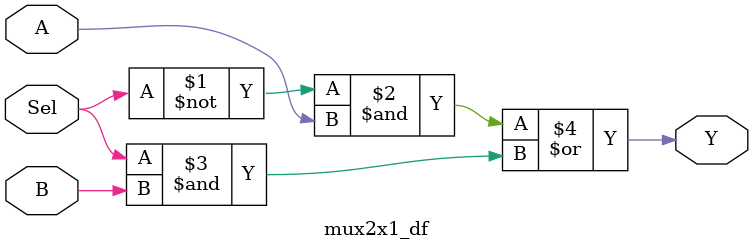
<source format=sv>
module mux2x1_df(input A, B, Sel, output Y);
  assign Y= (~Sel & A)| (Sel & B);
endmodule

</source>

__________

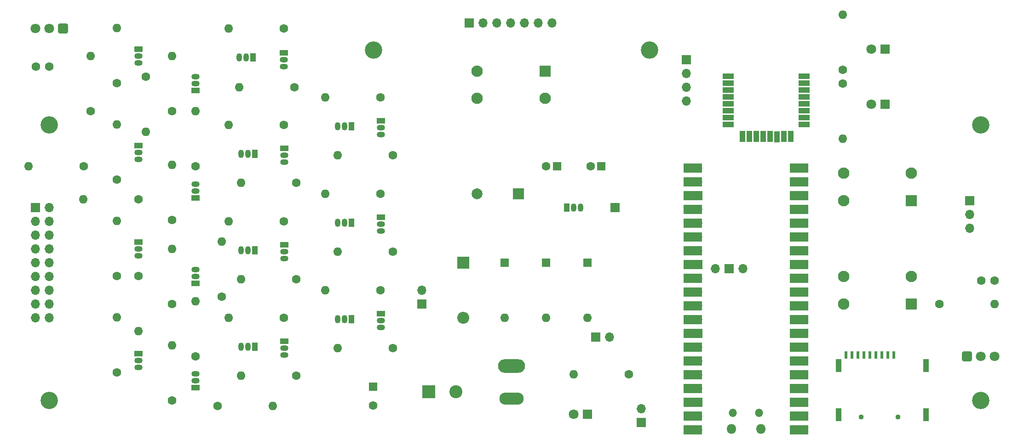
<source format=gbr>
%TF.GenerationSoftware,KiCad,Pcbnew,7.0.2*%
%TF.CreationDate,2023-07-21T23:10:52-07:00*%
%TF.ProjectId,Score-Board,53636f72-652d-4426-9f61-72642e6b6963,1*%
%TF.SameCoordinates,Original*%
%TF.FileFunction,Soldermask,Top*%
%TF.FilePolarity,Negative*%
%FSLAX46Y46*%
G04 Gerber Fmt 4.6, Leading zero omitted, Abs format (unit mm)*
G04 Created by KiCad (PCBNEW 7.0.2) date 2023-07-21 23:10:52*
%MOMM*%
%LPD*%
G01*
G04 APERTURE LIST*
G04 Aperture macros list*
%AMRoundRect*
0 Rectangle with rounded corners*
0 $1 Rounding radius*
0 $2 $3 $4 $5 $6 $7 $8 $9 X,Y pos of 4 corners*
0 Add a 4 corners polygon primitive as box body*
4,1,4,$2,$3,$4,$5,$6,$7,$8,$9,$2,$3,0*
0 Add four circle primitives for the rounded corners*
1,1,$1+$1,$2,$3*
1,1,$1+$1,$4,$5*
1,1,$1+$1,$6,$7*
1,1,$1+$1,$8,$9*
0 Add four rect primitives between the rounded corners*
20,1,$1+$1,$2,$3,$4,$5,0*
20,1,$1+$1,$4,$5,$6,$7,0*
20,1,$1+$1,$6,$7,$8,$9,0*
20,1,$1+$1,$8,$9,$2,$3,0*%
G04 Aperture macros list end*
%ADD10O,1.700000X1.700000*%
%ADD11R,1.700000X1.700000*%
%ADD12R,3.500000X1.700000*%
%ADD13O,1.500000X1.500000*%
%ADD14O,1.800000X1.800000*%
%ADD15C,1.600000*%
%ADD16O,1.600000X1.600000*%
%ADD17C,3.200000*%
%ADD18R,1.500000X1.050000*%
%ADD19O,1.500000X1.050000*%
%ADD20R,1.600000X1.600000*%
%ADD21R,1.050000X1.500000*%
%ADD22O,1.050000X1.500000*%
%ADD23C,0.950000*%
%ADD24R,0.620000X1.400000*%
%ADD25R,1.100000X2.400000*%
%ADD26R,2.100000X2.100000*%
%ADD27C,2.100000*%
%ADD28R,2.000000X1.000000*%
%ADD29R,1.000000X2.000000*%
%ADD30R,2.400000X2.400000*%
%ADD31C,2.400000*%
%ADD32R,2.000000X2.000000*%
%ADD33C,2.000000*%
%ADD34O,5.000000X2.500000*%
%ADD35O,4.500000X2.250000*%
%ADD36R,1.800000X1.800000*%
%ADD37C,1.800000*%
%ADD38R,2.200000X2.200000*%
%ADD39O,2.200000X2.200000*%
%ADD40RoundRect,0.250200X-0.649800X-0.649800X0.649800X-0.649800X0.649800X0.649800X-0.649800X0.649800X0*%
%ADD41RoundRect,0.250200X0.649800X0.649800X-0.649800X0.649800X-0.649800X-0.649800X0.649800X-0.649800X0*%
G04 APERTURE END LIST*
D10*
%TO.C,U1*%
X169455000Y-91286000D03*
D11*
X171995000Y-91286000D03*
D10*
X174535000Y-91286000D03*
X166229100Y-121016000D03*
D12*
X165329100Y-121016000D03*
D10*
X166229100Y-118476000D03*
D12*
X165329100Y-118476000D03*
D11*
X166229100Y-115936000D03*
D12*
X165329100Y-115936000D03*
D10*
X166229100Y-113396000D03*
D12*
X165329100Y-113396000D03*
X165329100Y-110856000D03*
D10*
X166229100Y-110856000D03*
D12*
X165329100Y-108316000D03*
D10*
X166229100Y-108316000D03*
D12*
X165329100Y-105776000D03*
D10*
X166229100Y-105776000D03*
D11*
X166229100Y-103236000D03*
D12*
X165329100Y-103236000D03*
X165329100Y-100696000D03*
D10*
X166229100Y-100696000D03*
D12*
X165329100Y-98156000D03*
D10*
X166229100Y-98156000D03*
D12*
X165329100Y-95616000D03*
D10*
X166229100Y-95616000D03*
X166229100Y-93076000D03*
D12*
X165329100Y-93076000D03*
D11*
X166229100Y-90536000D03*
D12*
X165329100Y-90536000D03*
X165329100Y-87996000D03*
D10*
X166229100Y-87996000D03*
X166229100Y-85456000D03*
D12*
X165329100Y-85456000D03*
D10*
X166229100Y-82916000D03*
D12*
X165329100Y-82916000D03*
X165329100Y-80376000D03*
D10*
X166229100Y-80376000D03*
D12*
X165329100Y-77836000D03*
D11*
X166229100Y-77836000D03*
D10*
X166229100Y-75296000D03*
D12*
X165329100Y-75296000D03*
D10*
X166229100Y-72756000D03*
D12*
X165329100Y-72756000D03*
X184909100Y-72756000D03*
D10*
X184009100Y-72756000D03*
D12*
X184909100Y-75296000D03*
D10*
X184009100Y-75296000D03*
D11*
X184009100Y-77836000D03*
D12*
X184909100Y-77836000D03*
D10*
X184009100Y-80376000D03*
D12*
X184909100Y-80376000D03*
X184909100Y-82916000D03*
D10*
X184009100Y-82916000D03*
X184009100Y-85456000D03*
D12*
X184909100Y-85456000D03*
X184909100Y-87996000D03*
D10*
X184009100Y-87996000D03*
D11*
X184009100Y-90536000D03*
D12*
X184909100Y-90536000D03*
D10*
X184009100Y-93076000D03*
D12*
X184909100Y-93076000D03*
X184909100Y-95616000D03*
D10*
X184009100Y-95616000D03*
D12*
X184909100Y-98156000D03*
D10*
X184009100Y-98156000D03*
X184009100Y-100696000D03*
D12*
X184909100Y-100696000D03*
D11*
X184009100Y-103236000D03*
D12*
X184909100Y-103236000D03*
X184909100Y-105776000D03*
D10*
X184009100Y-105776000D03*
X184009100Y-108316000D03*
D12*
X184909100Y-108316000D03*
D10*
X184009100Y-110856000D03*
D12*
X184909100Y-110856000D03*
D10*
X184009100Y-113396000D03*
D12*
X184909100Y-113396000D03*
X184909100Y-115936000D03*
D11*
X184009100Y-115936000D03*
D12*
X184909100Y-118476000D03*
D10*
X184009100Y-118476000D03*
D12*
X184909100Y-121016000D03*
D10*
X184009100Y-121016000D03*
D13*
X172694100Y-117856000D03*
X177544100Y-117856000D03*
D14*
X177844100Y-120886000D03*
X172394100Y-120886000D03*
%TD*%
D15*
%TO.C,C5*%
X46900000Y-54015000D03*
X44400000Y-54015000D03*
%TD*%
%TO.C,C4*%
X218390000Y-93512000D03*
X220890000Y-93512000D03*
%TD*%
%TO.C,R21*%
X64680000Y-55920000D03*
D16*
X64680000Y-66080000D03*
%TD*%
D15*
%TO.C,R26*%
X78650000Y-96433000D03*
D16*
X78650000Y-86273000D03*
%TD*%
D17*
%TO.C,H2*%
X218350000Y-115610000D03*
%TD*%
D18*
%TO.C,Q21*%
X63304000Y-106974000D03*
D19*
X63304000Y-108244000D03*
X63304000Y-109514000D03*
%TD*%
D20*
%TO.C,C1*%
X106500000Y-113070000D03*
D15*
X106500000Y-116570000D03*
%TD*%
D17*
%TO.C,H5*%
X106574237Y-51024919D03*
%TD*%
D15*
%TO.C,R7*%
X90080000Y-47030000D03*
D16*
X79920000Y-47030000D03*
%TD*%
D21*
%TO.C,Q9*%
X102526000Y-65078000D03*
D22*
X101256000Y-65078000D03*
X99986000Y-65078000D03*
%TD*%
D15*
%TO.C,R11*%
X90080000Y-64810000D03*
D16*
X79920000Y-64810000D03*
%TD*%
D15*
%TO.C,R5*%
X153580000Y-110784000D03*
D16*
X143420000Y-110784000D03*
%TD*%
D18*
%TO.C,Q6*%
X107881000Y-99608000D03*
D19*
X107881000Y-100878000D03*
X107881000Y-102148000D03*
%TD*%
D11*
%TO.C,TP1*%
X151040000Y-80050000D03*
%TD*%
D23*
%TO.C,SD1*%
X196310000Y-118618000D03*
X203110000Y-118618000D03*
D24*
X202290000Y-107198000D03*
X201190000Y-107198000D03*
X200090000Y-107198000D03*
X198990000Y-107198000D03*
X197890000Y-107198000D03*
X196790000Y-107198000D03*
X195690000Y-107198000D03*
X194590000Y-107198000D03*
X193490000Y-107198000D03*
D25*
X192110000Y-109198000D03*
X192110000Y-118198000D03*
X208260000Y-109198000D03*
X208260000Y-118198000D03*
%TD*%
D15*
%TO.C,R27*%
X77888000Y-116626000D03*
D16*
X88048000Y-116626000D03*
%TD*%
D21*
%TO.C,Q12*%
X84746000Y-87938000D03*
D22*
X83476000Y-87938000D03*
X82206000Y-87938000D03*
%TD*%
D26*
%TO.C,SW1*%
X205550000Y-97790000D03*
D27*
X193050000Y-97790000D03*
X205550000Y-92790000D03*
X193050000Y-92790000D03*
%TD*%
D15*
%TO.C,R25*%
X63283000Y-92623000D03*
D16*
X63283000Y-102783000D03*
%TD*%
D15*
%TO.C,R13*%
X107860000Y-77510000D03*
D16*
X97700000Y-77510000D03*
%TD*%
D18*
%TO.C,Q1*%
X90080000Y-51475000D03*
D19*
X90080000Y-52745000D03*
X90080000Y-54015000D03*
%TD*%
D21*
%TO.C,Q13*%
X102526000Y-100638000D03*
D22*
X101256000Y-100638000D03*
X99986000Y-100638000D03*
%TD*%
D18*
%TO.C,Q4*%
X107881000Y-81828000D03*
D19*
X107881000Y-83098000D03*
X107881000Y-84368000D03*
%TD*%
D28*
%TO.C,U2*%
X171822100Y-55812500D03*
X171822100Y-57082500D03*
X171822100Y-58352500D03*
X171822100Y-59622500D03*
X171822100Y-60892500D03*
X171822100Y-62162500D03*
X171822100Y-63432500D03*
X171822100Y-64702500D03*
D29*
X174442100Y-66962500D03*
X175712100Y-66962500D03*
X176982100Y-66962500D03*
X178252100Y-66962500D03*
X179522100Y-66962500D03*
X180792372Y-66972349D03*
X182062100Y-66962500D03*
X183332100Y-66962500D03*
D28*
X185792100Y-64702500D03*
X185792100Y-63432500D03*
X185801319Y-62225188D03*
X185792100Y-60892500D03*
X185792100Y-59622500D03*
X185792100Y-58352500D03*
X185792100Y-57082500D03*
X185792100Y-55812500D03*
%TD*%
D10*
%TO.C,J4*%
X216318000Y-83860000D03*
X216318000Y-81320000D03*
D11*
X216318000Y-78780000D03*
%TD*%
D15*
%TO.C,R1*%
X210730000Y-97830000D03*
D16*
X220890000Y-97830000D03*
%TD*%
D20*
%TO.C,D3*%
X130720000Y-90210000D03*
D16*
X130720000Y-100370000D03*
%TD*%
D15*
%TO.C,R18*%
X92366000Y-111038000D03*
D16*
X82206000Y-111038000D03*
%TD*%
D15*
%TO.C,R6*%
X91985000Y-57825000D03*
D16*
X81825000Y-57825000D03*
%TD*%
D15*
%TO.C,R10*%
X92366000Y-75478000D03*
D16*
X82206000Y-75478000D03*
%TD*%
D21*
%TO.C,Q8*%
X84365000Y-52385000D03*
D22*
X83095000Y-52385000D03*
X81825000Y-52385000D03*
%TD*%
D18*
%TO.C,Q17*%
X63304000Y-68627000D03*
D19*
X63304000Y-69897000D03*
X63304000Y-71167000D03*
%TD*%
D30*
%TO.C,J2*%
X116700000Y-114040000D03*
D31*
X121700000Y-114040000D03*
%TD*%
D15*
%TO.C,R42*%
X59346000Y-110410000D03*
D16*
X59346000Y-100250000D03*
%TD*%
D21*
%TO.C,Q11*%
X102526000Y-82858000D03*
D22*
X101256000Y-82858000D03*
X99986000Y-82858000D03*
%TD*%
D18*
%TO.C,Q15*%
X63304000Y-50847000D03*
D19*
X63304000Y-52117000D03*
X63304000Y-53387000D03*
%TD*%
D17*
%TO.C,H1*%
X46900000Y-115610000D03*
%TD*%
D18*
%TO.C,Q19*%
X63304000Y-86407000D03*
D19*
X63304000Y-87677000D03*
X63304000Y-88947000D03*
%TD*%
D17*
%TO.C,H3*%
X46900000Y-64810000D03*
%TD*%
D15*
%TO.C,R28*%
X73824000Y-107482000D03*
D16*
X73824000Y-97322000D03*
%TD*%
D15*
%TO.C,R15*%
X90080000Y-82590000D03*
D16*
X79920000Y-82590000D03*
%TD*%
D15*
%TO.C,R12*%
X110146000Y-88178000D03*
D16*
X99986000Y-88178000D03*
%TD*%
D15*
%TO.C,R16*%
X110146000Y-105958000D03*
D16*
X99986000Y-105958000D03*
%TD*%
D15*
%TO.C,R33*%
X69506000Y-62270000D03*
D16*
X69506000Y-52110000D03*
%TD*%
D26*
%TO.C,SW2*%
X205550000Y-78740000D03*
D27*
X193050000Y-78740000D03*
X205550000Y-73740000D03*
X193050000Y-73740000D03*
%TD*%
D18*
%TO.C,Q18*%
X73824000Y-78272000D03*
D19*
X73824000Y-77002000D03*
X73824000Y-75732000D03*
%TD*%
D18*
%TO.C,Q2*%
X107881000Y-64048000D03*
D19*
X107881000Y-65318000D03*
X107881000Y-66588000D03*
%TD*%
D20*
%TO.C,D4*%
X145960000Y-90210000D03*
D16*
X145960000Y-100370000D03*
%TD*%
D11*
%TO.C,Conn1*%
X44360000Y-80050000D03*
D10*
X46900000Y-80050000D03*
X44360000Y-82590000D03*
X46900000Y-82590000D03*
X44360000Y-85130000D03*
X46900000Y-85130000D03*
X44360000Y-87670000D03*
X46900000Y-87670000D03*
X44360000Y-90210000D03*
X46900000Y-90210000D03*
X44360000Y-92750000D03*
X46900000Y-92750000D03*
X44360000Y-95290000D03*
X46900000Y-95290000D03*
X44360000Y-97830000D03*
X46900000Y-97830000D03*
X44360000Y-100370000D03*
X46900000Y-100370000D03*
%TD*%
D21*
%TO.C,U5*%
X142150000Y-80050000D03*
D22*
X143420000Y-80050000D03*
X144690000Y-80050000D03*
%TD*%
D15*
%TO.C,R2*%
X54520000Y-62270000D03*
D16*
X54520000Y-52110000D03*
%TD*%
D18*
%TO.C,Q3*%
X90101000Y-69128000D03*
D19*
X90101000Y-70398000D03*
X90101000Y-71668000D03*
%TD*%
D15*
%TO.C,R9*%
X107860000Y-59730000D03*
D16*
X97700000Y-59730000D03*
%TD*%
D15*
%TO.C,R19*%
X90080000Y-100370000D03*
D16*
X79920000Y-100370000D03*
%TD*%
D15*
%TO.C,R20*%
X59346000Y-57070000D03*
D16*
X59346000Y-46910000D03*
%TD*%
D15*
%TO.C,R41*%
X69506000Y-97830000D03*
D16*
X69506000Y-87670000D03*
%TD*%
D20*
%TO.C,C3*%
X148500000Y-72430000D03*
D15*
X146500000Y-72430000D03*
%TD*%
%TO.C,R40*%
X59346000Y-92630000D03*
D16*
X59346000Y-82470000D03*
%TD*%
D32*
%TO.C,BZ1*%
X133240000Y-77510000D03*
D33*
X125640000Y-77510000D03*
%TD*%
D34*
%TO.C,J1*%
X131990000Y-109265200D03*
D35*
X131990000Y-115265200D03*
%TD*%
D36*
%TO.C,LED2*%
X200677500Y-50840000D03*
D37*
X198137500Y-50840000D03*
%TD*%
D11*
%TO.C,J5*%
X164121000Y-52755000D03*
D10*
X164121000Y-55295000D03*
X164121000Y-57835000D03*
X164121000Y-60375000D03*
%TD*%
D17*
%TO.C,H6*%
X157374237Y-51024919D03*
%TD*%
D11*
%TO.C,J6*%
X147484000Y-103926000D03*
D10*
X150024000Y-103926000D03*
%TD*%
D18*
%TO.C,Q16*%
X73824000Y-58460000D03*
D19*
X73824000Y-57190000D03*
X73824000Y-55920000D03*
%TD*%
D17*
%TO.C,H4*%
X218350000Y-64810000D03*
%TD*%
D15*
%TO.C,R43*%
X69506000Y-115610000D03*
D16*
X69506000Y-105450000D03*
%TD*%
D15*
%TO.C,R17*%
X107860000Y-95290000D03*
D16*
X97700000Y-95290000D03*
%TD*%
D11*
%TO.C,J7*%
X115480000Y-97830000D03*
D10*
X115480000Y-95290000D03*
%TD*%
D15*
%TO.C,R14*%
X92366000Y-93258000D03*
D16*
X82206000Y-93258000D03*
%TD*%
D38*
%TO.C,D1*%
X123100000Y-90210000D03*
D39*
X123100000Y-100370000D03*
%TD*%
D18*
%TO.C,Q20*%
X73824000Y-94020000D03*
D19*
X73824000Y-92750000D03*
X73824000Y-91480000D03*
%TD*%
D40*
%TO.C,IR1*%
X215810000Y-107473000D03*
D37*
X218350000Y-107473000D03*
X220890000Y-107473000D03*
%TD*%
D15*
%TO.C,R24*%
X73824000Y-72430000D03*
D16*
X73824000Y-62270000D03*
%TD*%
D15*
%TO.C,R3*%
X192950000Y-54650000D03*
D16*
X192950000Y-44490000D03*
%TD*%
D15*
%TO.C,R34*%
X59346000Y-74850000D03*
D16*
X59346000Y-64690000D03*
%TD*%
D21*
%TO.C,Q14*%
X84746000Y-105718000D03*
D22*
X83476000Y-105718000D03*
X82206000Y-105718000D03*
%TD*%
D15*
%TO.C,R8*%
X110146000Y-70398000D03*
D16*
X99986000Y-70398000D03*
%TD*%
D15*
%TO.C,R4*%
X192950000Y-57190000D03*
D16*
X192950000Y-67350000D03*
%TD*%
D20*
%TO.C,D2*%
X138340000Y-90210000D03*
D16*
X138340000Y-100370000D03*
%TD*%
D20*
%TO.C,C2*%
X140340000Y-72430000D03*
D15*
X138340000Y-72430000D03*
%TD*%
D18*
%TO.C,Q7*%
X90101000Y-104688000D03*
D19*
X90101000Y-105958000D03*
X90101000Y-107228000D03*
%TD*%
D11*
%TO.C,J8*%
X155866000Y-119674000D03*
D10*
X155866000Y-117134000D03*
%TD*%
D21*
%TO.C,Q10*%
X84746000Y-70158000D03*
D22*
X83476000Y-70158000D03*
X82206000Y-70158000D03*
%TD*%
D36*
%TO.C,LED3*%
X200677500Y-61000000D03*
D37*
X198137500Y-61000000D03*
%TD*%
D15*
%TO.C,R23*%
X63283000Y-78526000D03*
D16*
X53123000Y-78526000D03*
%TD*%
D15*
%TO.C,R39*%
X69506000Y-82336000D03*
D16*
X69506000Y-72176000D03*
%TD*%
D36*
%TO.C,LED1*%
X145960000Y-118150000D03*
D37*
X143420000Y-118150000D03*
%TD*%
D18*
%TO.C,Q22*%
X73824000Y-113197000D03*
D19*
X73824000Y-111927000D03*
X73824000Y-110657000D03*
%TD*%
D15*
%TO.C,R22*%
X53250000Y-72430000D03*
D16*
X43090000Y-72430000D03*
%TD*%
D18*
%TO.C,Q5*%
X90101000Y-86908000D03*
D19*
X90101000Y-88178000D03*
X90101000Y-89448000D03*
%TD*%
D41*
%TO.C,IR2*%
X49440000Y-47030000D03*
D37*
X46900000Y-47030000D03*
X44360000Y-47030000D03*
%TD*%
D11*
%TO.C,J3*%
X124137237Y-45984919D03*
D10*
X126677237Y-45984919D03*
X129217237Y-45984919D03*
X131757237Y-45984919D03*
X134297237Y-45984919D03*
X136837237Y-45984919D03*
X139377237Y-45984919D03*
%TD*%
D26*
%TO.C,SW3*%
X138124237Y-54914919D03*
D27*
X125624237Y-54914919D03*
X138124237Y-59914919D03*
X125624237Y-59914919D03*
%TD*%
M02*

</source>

__________

◆ **TASK DESCRIPTION**
Copy the lines above that hold the word "corners".

◆ **SOLUTION TO THIS EXERCISE**
0 Rectangle with rounded corners*
0 $2 $3 $4 $5 $6 $7 $8 $9 X,Y pos of 4 corners*
0 Add a 4 corners polygon primitive as box body*
0 Add four circle primitives for the rounded corners*
0 Add four rect primitives between the rounded corners*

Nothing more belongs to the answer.